*** MATERIAL FOR THE TASK Section Begins ***

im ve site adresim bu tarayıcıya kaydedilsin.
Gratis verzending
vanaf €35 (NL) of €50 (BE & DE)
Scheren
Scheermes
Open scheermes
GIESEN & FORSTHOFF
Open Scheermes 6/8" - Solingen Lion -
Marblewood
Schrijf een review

*** MATERIAL FOR THE TASK Section Ends ***
*** MATERIAL FOR THE TASK Section Begins ***

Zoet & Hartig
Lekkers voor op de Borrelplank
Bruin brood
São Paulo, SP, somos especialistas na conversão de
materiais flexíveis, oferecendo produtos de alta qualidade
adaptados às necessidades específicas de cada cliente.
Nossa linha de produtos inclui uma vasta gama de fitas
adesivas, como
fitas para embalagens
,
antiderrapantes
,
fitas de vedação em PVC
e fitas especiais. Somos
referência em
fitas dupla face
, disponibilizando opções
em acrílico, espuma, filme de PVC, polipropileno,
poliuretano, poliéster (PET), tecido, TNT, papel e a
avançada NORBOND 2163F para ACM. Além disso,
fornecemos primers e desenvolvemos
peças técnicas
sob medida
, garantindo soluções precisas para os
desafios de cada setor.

*** MATERIAL FOR THE TASK Section Ends ***

Reproduce, exactly as they stand in the data above, the lines from the one that holds "- Solingen Lion" to the one that holds "Schrijf een review", inclusive.

Open Scheermes 6/8" - Solingen Lion -
Marblewood
Schrijf een review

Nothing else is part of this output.